*TASK INPUTS*.
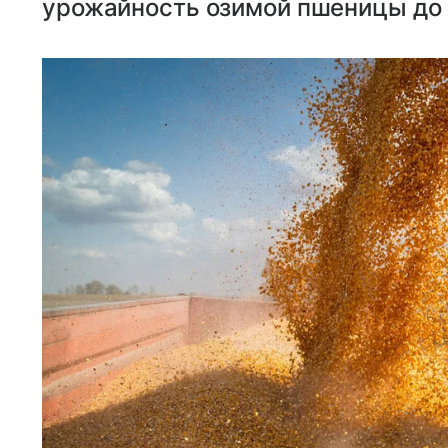
урожайность озимой пшеницы до 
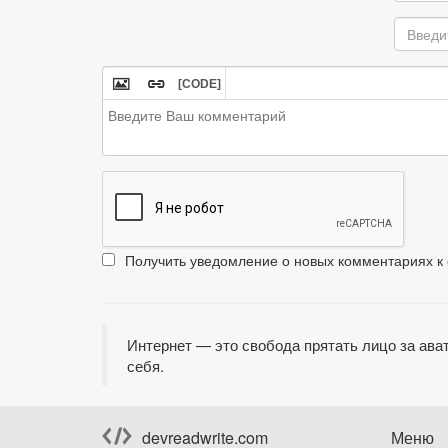


[CODE]
Получить уведомление о новых комментариях к 
Интернет — это свобода прятать лицо за ават
себя.
devreadwrite.com
Меню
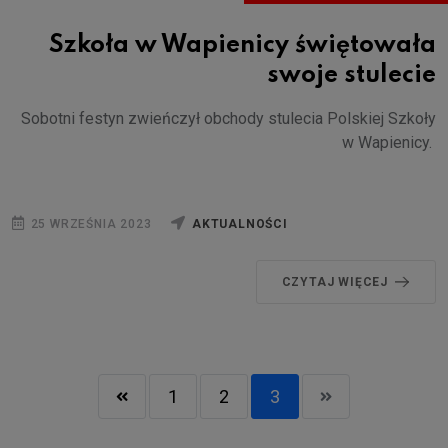
Szkoła w Wapienicy świętowała
swoje stulecie
Sobotni festyn zwieńczył obchody stulecia Polskiej Szkoły
w Wapienicy.
25 WRZEŚNIA 2023
AKTUALNOŚCI
CZYTAJ WIĘCEJ
1
2
3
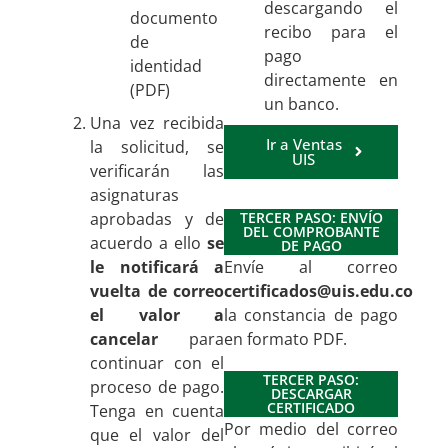
descargando el
documento
recibo para el
de
pago
identidad
directamente en
(PDF)
un banco.
Una vez recibida
Ir a Ventas
la solicitud, se
UIS
verificarán las
asignaturas
aprobadas y de
TERCER PASO: ENVÍO
DEL COMPROBANTE
acuerdo a ello
se
DE PAGO
le notificará a
Envíe al correo
vuelta de correo
certificados@uis.edu.co
el valor a
la constancia de pago
cancelar
para
en formato PDF.
continuar con el
TERCER PASO:
proceso de pago.
DESCARGAR
CERTIFICADO
Tenga en cuenta
Por medio del correo
que el valor del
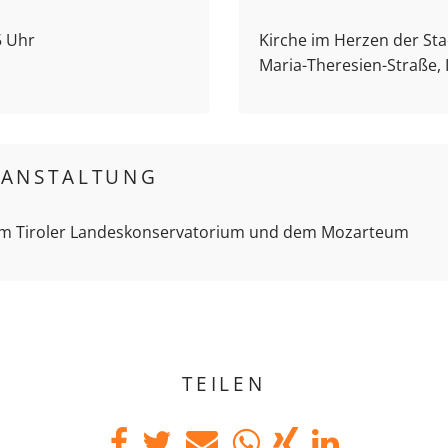
5 Uhr
Kirche im Herzen der Stad
Maria-Theresien-Straße,
RANSTALTUNG
em Tiroler Landeskonservatorium und dem Mozarteum
TEILEN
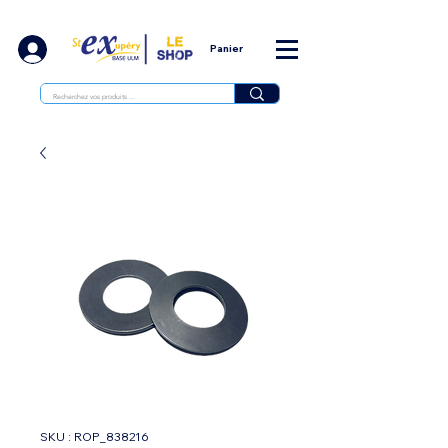
Panier
SKU : ROP_838216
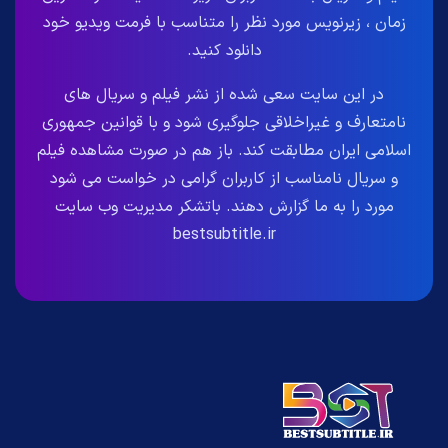
زمان ، زیرنویس مورد نظر را متناسب با فرمت ویدیو خود
دانلود کنید.
در این سایت سعی شده از نشر فیلم و سریال های
نامتعارف و غیراخلاقی جلوگیری شود و با قوانین جمهوری
اسلامی ایران مطابقت کند. باز هم در صورت مشاهده فیلم
و سریال نامناسب از کاربران گرامی در خواست می شود
مورد را به ما گزارش دهند. باتشکر مدیریت وب سایت
bestsubtitle.ir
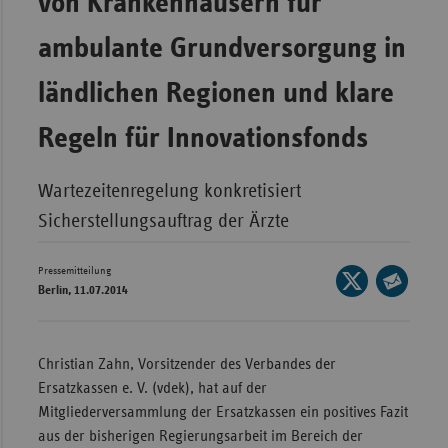
von Krankenhäusern für
Bad
Württe
ambulante Grundversorgung in
Bayern
ländlichen Regionen und klare
Berlin
Regeln für Innovationsfonds
Breme
Hambu
Wartezeitenregelung konkretisiert
Hessen
Sicherstellungsauftrag der Ärzte
Meckle
Vorpo
Pressemitteilung
Seite
Berlin, 11.07.2014
Nieder
auf
Seite
X
Nordrh
per
teilen
Westfa
E-
Christian Zahn, Vorsitzender des Verbandes der
Mail
Rheinl
Ersatzkassen e. V. (vdek), hat auf der
teilen
Pfal
Mitgliederversammlung der Ersatzkassen ein positives Fazit
aus der bisherigen Regierungsarbeit im Bereich der
Saarla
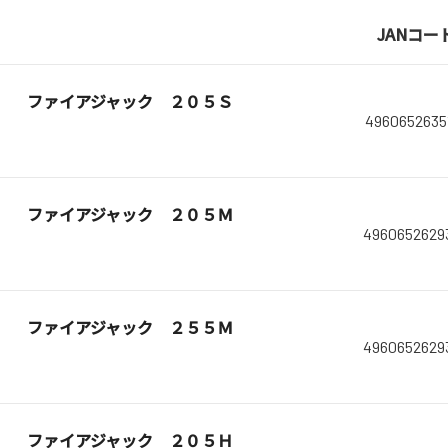
JANコー
ファイアジャック ２０５Ｓ
4960652635
ファイアジャック ２０５Ｍ
4960652629
ファイアジャック ２５５Ｍ
4960652629
ファイアジャック ２０５Ｈ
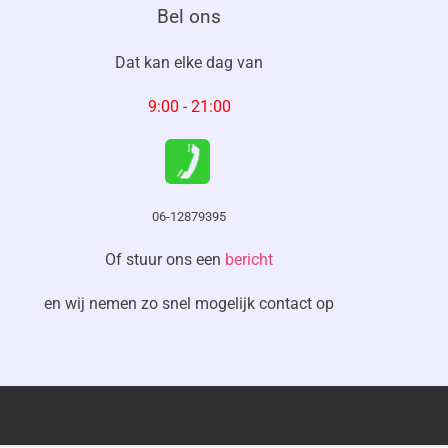
Bel ons
Dat kan
elke dag
van
9:00 - 21:00
06-12879395
Of stuur ons een
bericht
en wij nemen zo snel mogelijk contact op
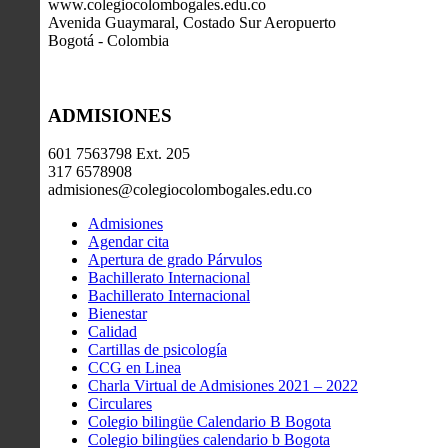
www.colegiocolombogales.edu.co
Avenida Guaymaral, Costado Sur Aeropuerto
Bogotá - Colombia
ADMISIONES
601 7563798 Ext. 205
317 6578908
admisiones@colegiocolombogales.edu.co
Admisiones
Agendar cita
Apertura de grado Párvulos
Bachillerato Internacional
Bachillerato Internacional
Bienestar
Calidad
Cartillas de psicología
CCG en Linea
Charla Virtual de Admisiones 2021 – 2022
Circulares
Colegio bilingüe Calendario B Bogota
Colegio bilingües calendario b Bogota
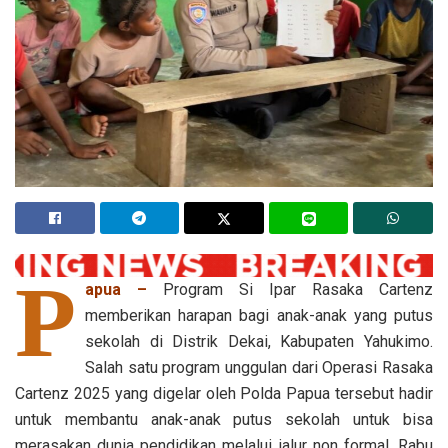
P
apua –
Program Si Ipar Rasaka Cartenz
memberikan harapan bagi anak-anak yang putus
sekolah di Distrik Dekai, Kabupaten Yahukimo.
Salah satu program unggulan dari Operasi Rasaka
Cartenz 2025 yang digelar oleh Polda Papua tersebut hadir
untuk membantu anak-anak putus sekolah untuk bisa
merasakan dunia pendidikan melalui jalur non formal. Rabu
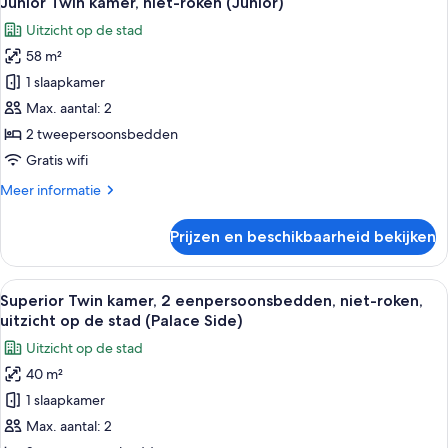
Junior Twin kamer, niet-roken (Junior)
foto's
King)
Uitzicht op de stad
voor
58 m²
Junior
Twin
1 slaapkamer
kamer,
Max. aantal: 2
niet-
2 tweepersoonsbedden
roken
Gratis wifi
(Junior)
Meer
Meer informatie
laden
details
over
Prijzen en beschikbaarheid bekijken
Junior
Twin
kamer,
Alle
Een hotelkamer met twee bedden, een 
6
niet-
Superior Twin kamer, 2 eenpersoonsbedden, niet-roken,
foto's
roken
uitzicht op de stad (Palace Side)
(Junior)
voor
Uitzicht op de stad
Superior
40 m²
Twin
1 slaapkamer
kamer,
2
Max. aantal: 2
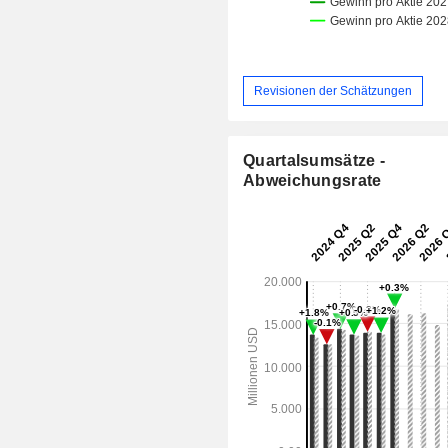
Revisionen der Schätzungen
Quartalsumsätze -
Abweichungsrate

*WHAT THE EXERCISE ASKS*. Only lines with the word "anak" belong in the answer; copy each of them from the material above.

*OUTPUT FOR THIS EXERCISE*.
memberikan harapan bagi anak-anak yang putus
untuk membantu anak-anak putus sekolah untuk bisa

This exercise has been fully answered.